Hialeah Gun Maker Says Economics Will Thwart Any Ban On Assault Weapons

Jan 17, 2013

ECONOMICS: Manufacturer says the value of assault weapons such as these will rise if they're banned and a black market wsill thrive.
Credit ThinkProgress

South Florida gun dealers are warning that a ban on assault weapons, as President Obama is asking from Congress, will result only in a new flood of higher-priced weapons on American streets.

Hialeah gun factory owner Antonio "Tony" Vega says fundamental economic principles kick in every time gun owners feel their rights are under threat.

He told the Miami Herald sudden increased demand for powerful weapons raised the price substantially during the presidential campaign on fears that Obama would win and crack down on gun ownership.

“It’s a totally wrong measure. It will be catastrophic,” Vega said. “This will backfire on the government because banning assault rifles will lead to more speculation, and these weapons will be more coveted and traded without control in the black market.”

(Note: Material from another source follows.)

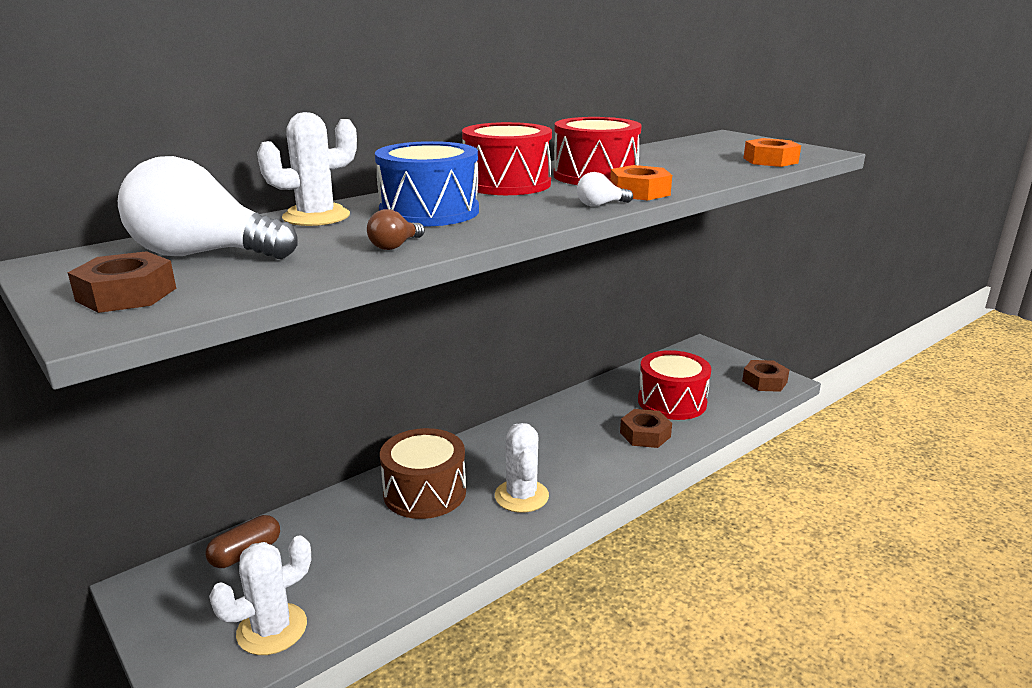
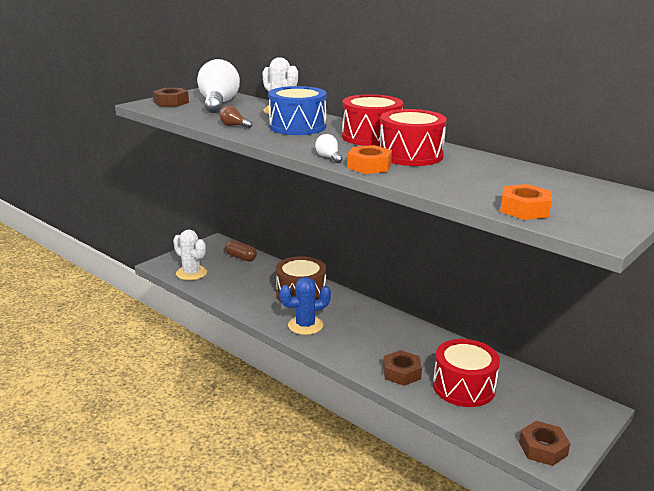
camera: 80 degrees right, 0 degrees up
(521, 496) = (305, 325): white cactus -> blue cactus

The price of AR-15 rifles assembled in Hialeah went up to the point of doubling — from a little more than $900 to $1,800 after a gunman killed 20 children and six adults at a school in Connecticut.

The president on Wednesday signed 23 executive orders that he hopes will help keep dangerous weapons out of dangerous hands. But the big items on his agenda -- the ban on assault weapons and high-capacity magazines and background checks for all gun sales -- must be passed in Congress.